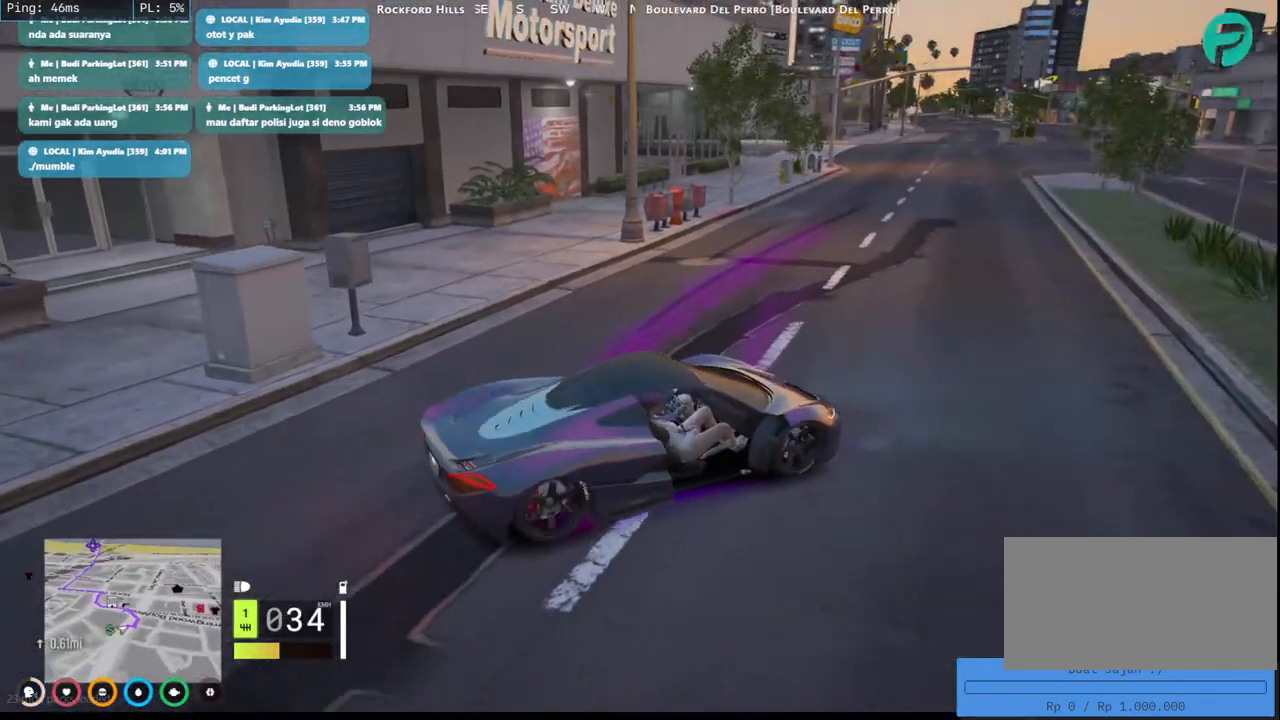
{"keys": ["w"], "mouse": [], "events": [[33, "d", "down"], [417, "d", "up"]]}
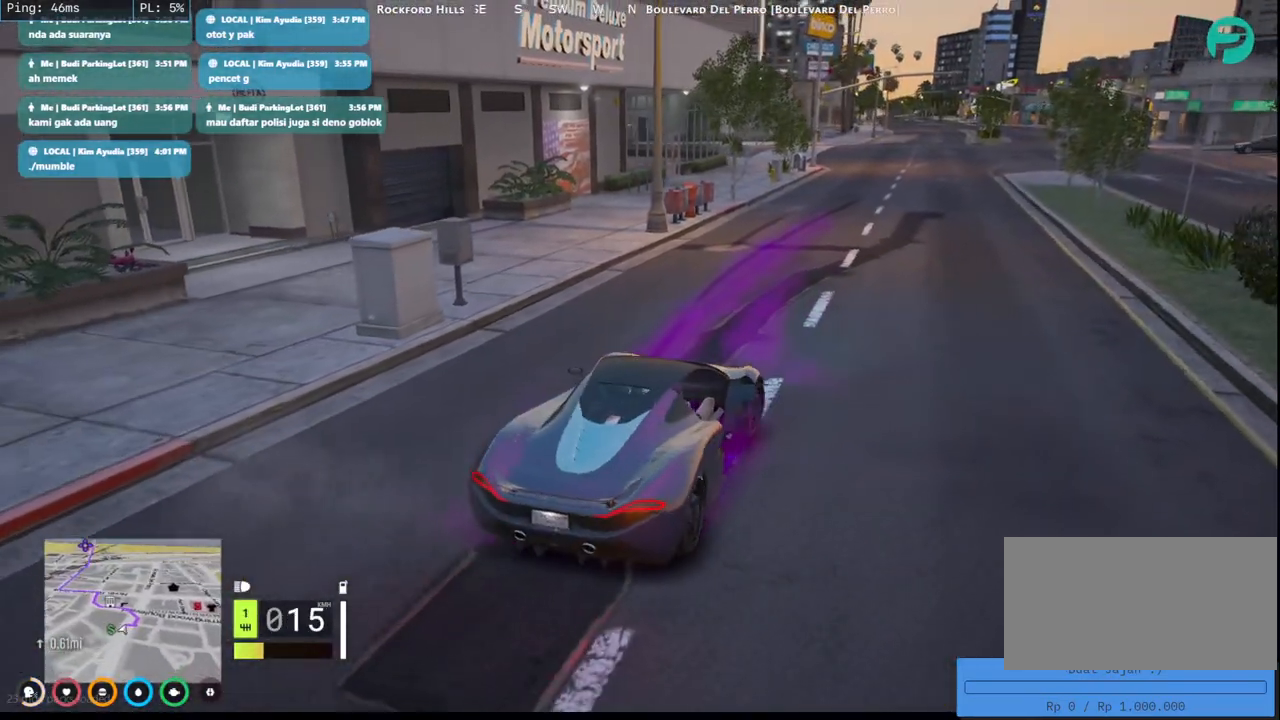
{"keys": ["w"], "mouse": [], "events": [[250, "w", "up"], [333, "w", "down"]]}
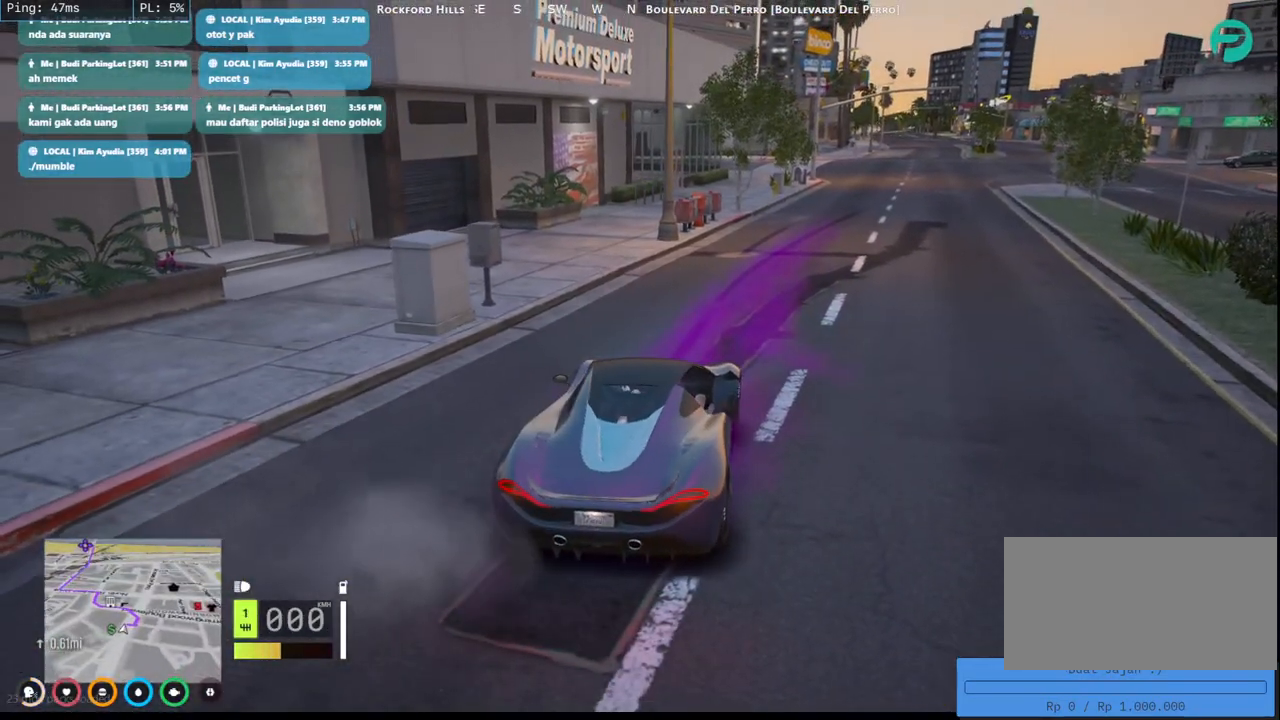
{"keys": ["w"], "mouse": [], "events": [[150, "d", "down"], [500, "d", "up"]]}
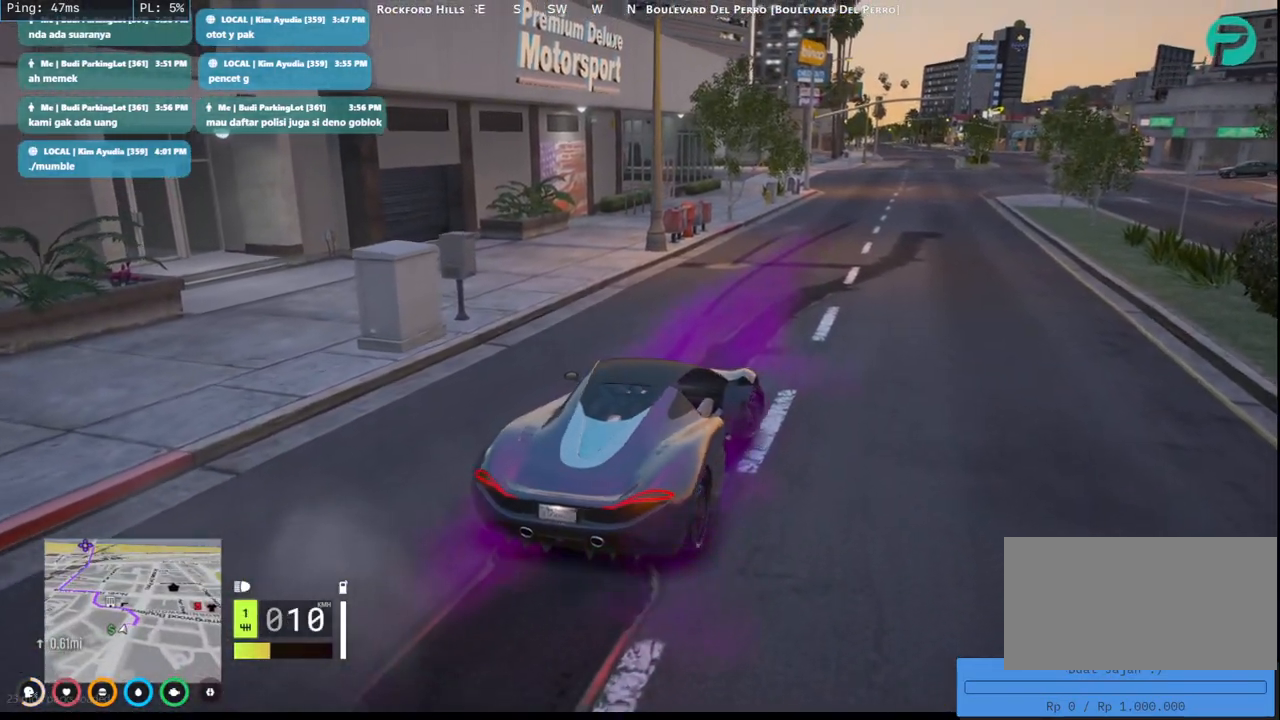
{"keys": ["a", "w"], "mouse": [], "events": [[500, "a", "down"]]}
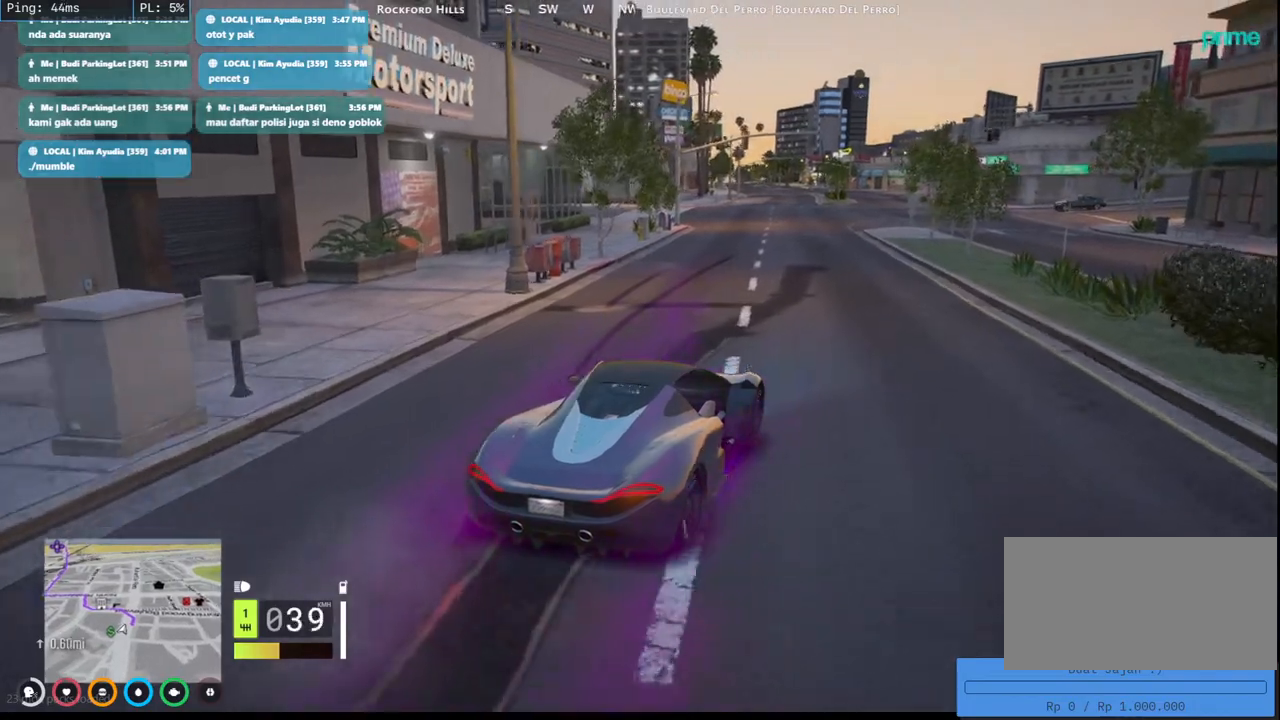
{"keys": ["d", "w"], "mouse": [], "events": [[167, "a", "up"], [350, "d", "down"]]}
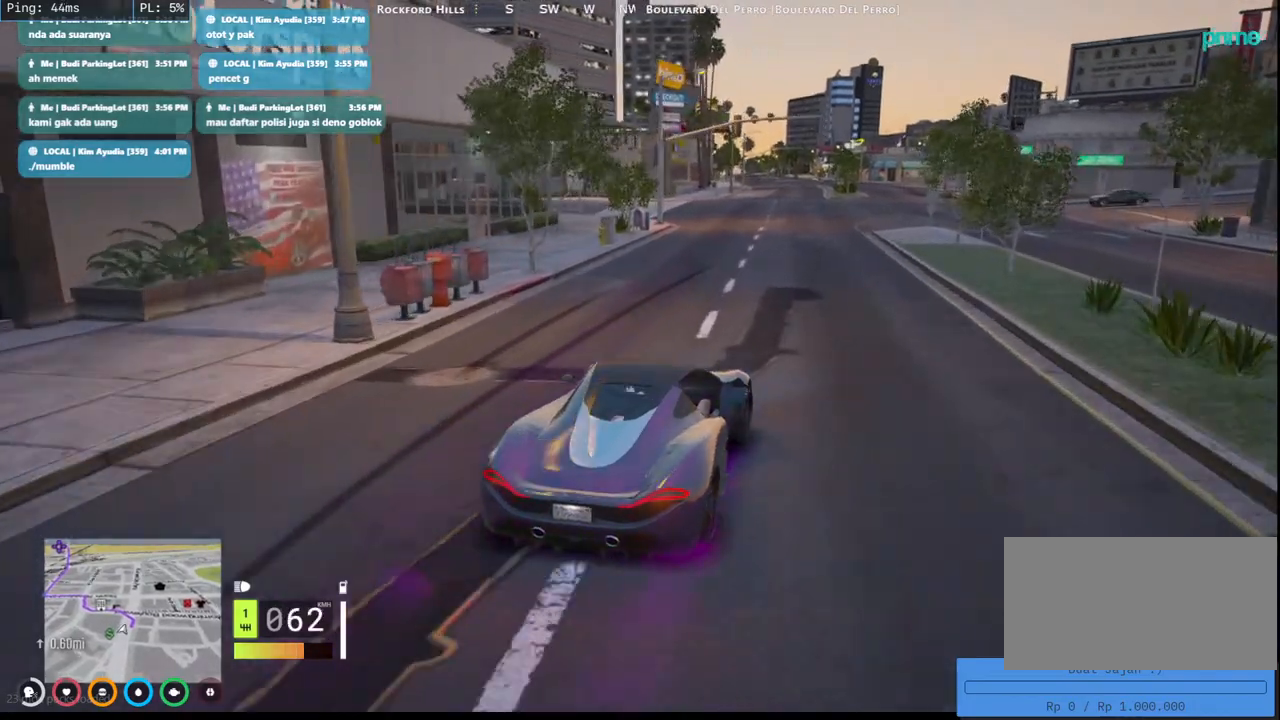
{"keys": ["d", "w"], "mouse": [], "events": [[33, "d", "up"], [100, "a", "down"], [267, "a", "up"], [400, "d", "down"]]}
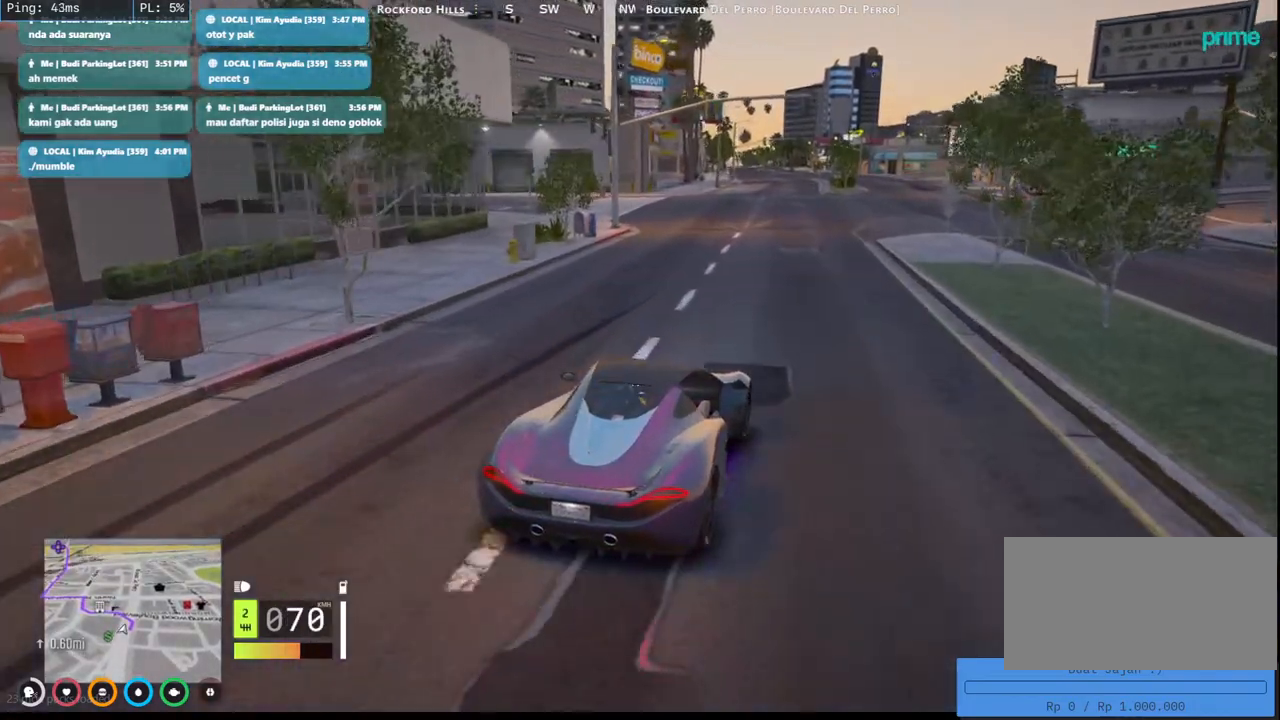
{"keys": ["a", "w"], "mouse": [], "events": [[133, "d", "up"], [250, "a", "down"]]}
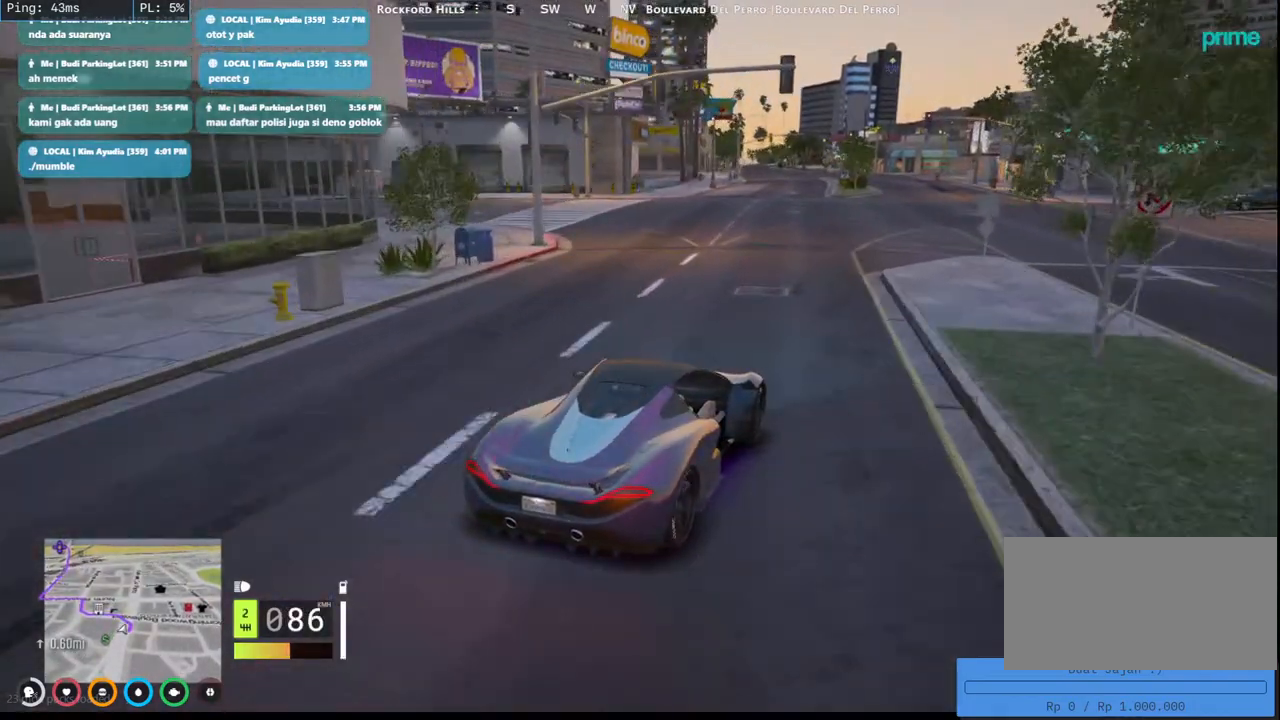
{"keys": ["a"], "mouse": [], "events": [[167, "w", "up"], [333, "s", "down"], [450, "s", "up"]]}
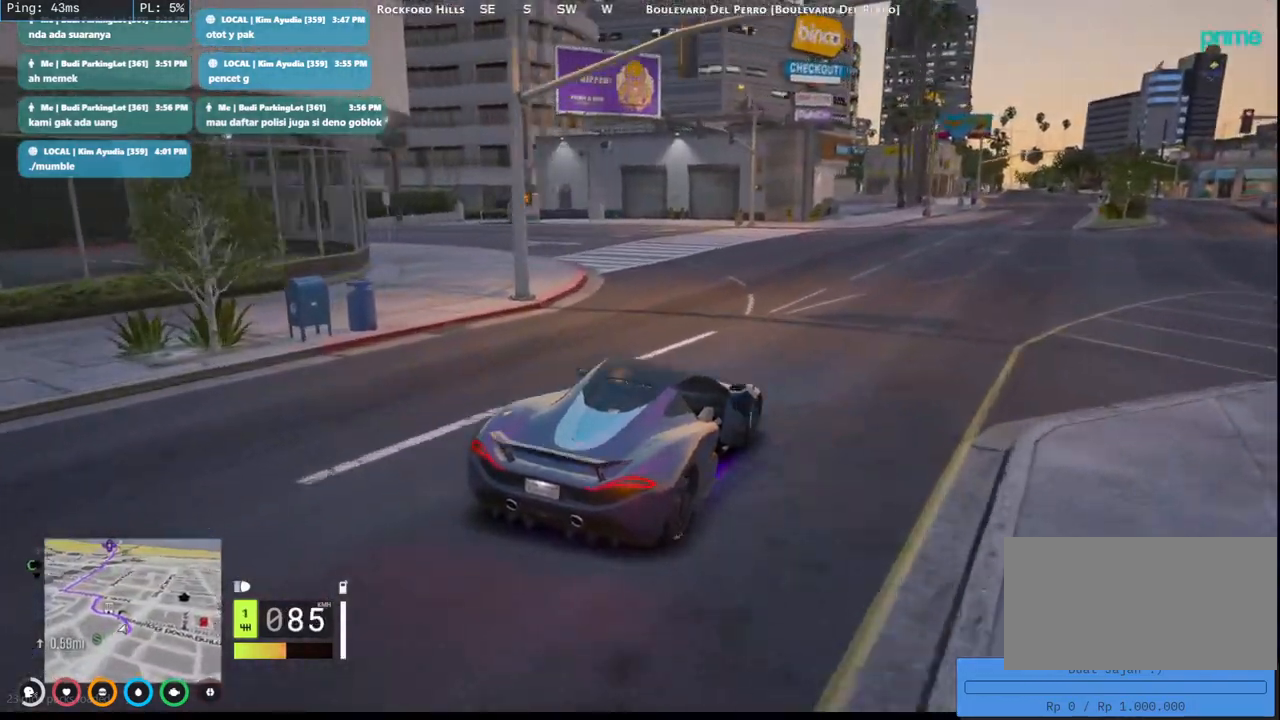
{"keys": ["a", "w"], "mouse": [], "events": [[17, "s", "down"], [100, "s", "up"], [233, "w", "down"]]}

- **Task description**
Give the entries again, exactly and in full, with no image included.

- **Answer space**
{"keys": ["w"], "mouse": [], "events": [[33, "d", "down"], [417, "d", "up"]]}
{"keys": ["w"], "mouse": [], "events": [[250, "w", "up"], [333, "w", "down"]]}
{"keys": ["w"], "mouse": [], "events": [[150, "d", "down"], [500, "d", "up"]]}
{"keys": ["a", "w"], "mouse": [], "events": [[500, "a", "down"]]}
{"keys": ["d", "w"], "mouse": [], "events": [[167, "a", "up"], [350, "d", "down"]]}
{"keys": ["d", "w"], "mouse": [], "events": [[33, "d", "up"], [100, "a", "down"], [267, "a", "up"], [400, "d", "down"]]}
{"keys": ["a", "w"], "mouse": [], "events": [[133, "d", "up"], [250, "a", "down"]]}
{"keys": ["a"], "mouse": [], "events": [[167, "w", "up"], [333, "s", "down"], [450, "s", "up"]]}
{"keys": ["a", "w"], "mouse": [], "events": [[17, "s", "down"], [100, "s", "up"], [233, "w", "down"]]}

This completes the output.